Bataille pour la justice dans le cas de Cameron Wessel, 11 ans

Le lundi 12 octobre 2020, la Cour constitutionnelle de Pristina prononcera l'acte d'accusation contre S.O., accusé d'avoir violé et tué Cameron Wessel, 11 ans, de Fushe Kosova. La mémoire, qui appartenait à la communauté Ashkali, a été retrouvée morte le 11 juillet 2019, en bas des escaliers d'un objet résidentiel dans le quartier “Xhemajl Mustafa”, à Fushe Kosovo. [...]
Le lundi 12 octobre 2020, la Cour constitutionnelle de Pristina prononcera l'acte d'accusation contre S.O., accusé d'avoir violé et tué Cameron Wessel, 11 ans, de Fushe Kosova.
La mémoire, qui appartenait à la communauté Ashkali, a été retrouvée morte le 11 juillet 2019, dans les escaliers d'un objet résidentiel dans le quartier “Xhemajl Mustafa”, à Fushe Kosovo.
Bien que le procès ait pris fin, les militants de la famille et des droits de l'homme sont en désaccord avec le fait qu'il n'y a pas eu d'enquête pénale sur les procureurs et les fonctionnaires de police, dont la négligence, selon eux, a entraîné la mort de mémoire.
L'avocate Rina Kika, représentant la famille Veseli devant le tribunal, dit à Radio Free Europe que le meurtre de la mémoire pourrait être évité comme si, S.0, avait été arrêté lors de la première dénonciation pour violation sexuelle de la mémoire le 29 janvier 2019.
Quand [la police de Kosovo] l'interviewait, il [S.O] a admis qu'il avait violé un enfant et n'avait pas l'interdiction de la police, qui est celle que la police peut faire sans l'autorisation du procureur, et la seconde n'a pas été demandée pour la garde par l'accusation”, dit Kika.
Le S.O. est accusé de violer constamment la mémoire avant le 11 juillet 2019, jour où il a été trouvé mort.
Selon le dossier, S.O., il est accusé d'avoir violé sexuellement la mémoire même le 29 janvier 2019, de ce qu'il a été dénoncé à la police par son père et la mère de la victime.
Malgré la lourde charge de travail soupçonnée, le S.O, entretien de la police du Kosovo, n'a été effectué qu'après 65 jours, le 4 avril 2019.
Dans cette interview, S.O., il a admis avoir eu des relations sexuelles avec la victime.
Au lendemain de 65 jours, la police du Kosovo a demandé au Procureur constitutionnel de Pristina de procéder à un examen médico-légal de la mémoire, mais ce dernier a déclaré qu'il n'était pas nécessaire.

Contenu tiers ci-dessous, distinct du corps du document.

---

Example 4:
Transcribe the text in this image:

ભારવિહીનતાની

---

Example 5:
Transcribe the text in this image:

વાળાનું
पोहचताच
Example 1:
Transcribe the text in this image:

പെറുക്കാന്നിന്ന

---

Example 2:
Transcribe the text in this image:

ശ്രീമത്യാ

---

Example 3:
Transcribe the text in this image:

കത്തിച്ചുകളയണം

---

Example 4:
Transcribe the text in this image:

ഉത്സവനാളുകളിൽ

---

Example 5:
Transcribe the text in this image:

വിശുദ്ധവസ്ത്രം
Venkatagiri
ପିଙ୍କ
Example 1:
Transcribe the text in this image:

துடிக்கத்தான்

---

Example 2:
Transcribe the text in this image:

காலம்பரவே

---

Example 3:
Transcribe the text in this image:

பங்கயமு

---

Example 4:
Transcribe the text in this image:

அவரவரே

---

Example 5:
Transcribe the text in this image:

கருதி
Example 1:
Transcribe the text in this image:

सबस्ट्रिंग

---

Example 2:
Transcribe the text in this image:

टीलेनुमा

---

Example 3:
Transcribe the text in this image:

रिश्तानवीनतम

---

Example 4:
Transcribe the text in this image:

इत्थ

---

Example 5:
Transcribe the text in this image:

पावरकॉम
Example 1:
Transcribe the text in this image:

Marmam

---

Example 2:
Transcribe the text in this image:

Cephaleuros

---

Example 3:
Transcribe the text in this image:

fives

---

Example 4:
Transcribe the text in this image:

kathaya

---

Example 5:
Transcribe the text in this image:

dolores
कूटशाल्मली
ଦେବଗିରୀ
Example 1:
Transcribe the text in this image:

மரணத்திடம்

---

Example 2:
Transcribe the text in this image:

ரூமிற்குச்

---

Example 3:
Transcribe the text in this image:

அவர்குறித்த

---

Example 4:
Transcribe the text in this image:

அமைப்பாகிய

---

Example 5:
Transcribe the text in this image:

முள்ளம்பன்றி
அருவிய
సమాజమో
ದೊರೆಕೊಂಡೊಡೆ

Bien que l'affaire ait été présentée à la police le 29 janvier 2019, cette institution a présenté des spéculations criminelles au procureur constitutionnel de Pristina, le 12 avril 2019 seulement.

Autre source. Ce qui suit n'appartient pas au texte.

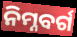
ନିମ୍ନବର୍ଗ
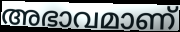
അഭാവമാണ്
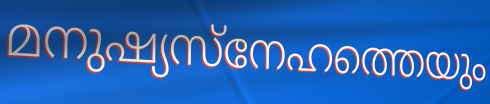
മനുഷ്യസ്നേഹത്തെയും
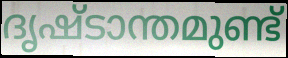
ദൃഷ്ടാന്തമുണ്ട്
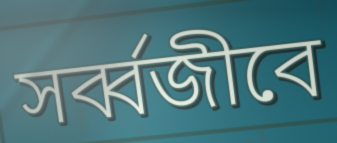
সর্ব্বজীবে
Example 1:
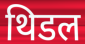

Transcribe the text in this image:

थिडल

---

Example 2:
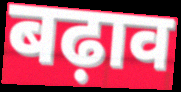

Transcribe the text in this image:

बढ़ाव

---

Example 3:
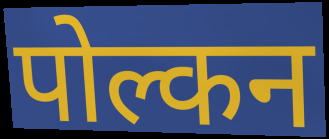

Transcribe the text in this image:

पोल्कन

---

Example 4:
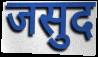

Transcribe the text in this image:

जसुद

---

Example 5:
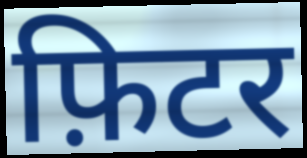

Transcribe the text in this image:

फ़िटर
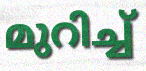
മുറിച്ച്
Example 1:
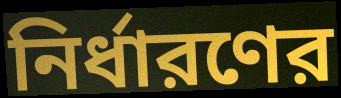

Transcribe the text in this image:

নির্ধারণের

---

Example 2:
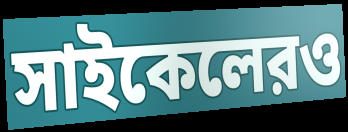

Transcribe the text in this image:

সাইকেলেরও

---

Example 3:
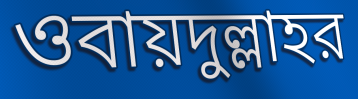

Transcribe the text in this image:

ওবায়দুল্লাহর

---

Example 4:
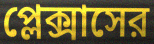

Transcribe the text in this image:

প্লেক্সাসের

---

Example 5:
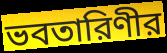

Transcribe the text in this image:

ভবতারিণীর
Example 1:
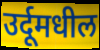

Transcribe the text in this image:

उर्दूमधील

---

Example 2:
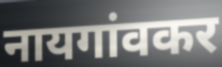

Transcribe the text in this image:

नायगांवकर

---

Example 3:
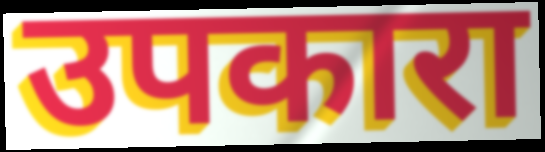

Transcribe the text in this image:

उपकारा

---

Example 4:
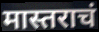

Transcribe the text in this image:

मास्तराचं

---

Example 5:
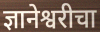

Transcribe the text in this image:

ज्ञानेश्वरीचा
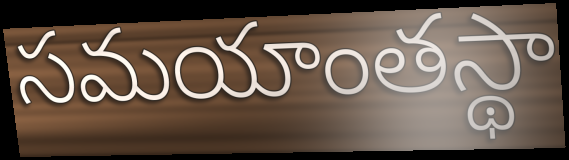
సమయాంతస్థా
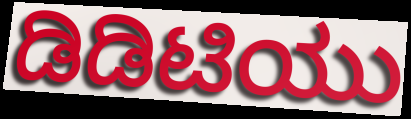
ಡಿಡಿಟಿಯು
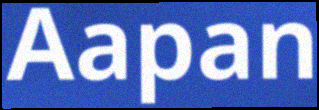
Aapan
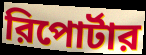
রিপোর্টার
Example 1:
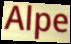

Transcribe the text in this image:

Alpe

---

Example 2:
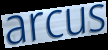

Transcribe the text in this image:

arcus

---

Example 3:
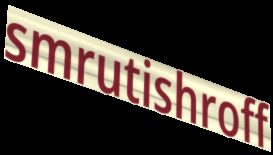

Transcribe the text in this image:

smrutishroff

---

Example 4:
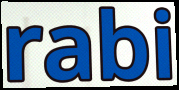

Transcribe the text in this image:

rabi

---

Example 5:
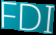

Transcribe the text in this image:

FDI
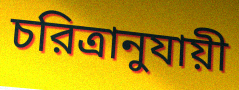
চরিত্রানুযায়ী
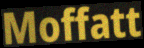
Moffatt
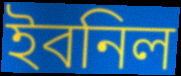
ইবনিল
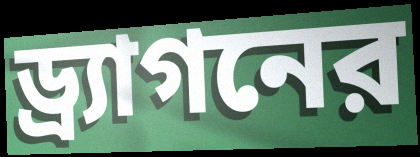
ড্র্যাগনের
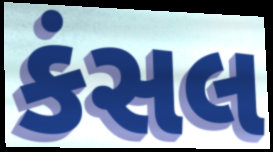
કંસલ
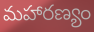
మహారణ్యం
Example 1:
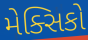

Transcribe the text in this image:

મેક્સિકો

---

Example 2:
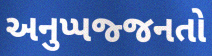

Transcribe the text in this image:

અનુપ્પજ્જનતો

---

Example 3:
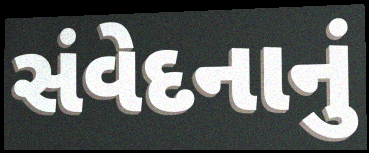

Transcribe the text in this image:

સંવેદનાનું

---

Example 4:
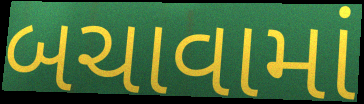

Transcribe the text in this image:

બચાવામાં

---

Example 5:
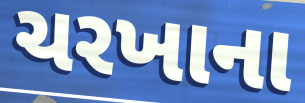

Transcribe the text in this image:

ચરખાના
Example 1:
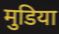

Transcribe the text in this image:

मुडिया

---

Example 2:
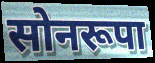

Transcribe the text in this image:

सोनरूपा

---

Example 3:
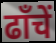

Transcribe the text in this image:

ढाँचें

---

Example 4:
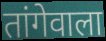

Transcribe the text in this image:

तांगेवाला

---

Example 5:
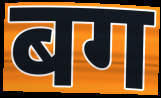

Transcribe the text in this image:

बग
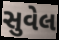
સુવેલ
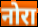
नोरा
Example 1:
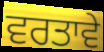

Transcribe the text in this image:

ਵਰਤਾਵੇ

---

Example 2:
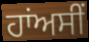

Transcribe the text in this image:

ਹਾਂਅਸੀਂ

L'échec du procureur dans un traitement efficace
Bien que S.O. ait reconnu qu'il avait violé sexuellement la mémoire, aucun mandat n'a été délivré contre lui, et la mesure de détention n'a pas été imposée.
S.O., il a continué à se libérer jusqu'au 11 juillet 2019, date à laquelle on croit qu'il a d'abord violé puis pris la vie de Cameron, 11 ans.

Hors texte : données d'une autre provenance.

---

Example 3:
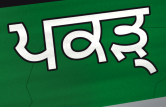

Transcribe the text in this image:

ਪਕੜ੍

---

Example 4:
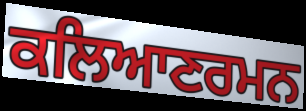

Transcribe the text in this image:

ਕਲਿਆਣਰਮਨ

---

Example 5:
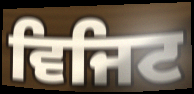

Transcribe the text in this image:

ਵਿਜਿਟ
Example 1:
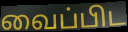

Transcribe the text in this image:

வைப்பிட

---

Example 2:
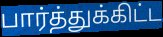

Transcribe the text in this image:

பார்த்துக்கிட்ட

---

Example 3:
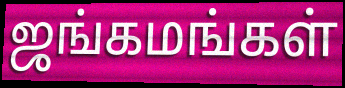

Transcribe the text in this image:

ஜங்கமங்கள்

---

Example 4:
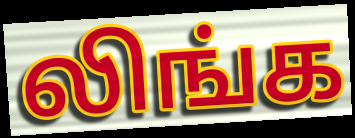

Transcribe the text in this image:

லிங்க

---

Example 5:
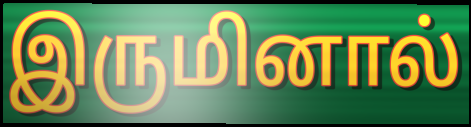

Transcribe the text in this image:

இருமினால்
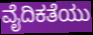
ವೈದಿಕತೆಯು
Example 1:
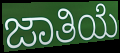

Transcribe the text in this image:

ಜಾತಿಯೆ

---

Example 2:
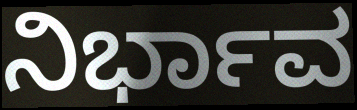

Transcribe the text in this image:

ನಿರ್ಭಾವ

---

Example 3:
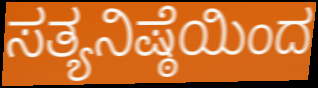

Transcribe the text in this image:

ಸತ್ಯನಿಷ್ಠೆಯಿಂದ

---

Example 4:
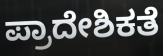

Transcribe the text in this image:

ಪ್ರಾದೇಶಿಕತೆ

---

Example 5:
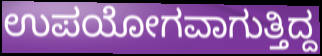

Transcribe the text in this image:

ಉಪಯೋಗವಾಗುತ್ತಿದ್ದ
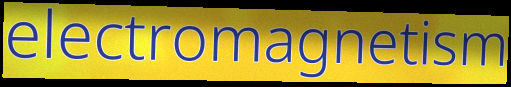
electromagnetism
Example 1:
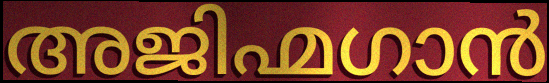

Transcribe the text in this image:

അജിഹ്മഗാൻ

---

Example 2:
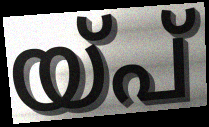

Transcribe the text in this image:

യ്പ്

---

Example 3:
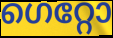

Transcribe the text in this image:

ഗെറ്റോ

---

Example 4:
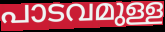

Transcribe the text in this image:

പാടവമുള്ള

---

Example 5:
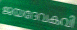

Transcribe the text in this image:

ജയദേവകവി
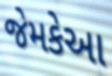
જેમકેઆ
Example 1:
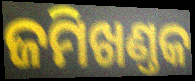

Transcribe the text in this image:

ଜମିଖଣ୍ତକ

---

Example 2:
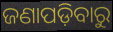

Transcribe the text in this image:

ଜଣାପଡ଼ିବାରୁ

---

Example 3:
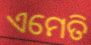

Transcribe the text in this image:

ଏମେତି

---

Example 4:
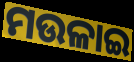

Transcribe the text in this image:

ମଉଳାଇ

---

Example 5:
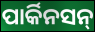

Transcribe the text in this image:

ପାର୍କିନସନ୍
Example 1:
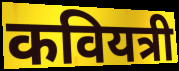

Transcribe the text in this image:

कवियत्री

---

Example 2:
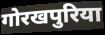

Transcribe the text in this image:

गोरखपुरिया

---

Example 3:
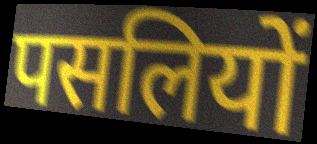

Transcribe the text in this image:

पसलियों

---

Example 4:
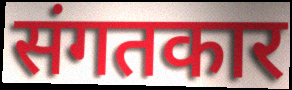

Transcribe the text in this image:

संगतकार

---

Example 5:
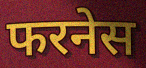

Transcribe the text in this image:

फरनेस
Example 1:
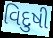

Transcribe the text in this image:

વિદુષી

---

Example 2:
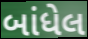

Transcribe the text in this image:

બાંધેલ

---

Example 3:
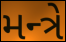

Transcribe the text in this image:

મન્ત્રે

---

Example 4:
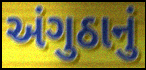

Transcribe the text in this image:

અંગુઠાનું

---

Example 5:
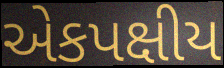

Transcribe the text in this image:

એકપક્ષીય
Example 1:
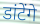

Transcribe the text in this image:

डांटेंगे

Avant l'assassinat, le Procureur constitutionnel de Pristina avait décidé de lancer l'enquête, mais les avait suspendus le 26 juin 2019, après que le suspect, S.O., n'avait pas répondu à l'invitation de l'accusation.
Le suspect était une personne connue pour les institutions de l'État, puisqu'il y avait 15 accusations pour divers actes criminels actifs.
Médiateur: La police et les procureurs n'ont pas protégé la mémoire
En décembre 2019, l'institution du Médiateur a ouvert une enquête “Ex-officio” en l'espèce.
Cette institution avait constaté des violations des lois et de la Constitution.
En particulier, dans le rapport du Médiateur du 6 décembre 2019, les fonctionnaires de police et les procureurs n'avaient pas réussi à protéger la mémoire.
La population “Avicta constate que la victime a été interrogée pendant soixante-douze jours (72) après que la police du Kosovo ait signalé que l'enfant pouvait être victime d'abus sexuels”, selon l'une des conclusions de l'ombudsman.
Le médiateur a jugé les poursuites responsables de la négligence persistante de l'affaire, alors qu'il connaissait le danger auquel l'enfant faisait face.
Les enquêteurs “Les Ogans n'ont pas réussi à arrêter et à prévenir les suspects, à évaluer les cas, ainsi qu'à prononcer des mesures juridiques visant à assurer la présence de l'accusé dans la procédure pénale”.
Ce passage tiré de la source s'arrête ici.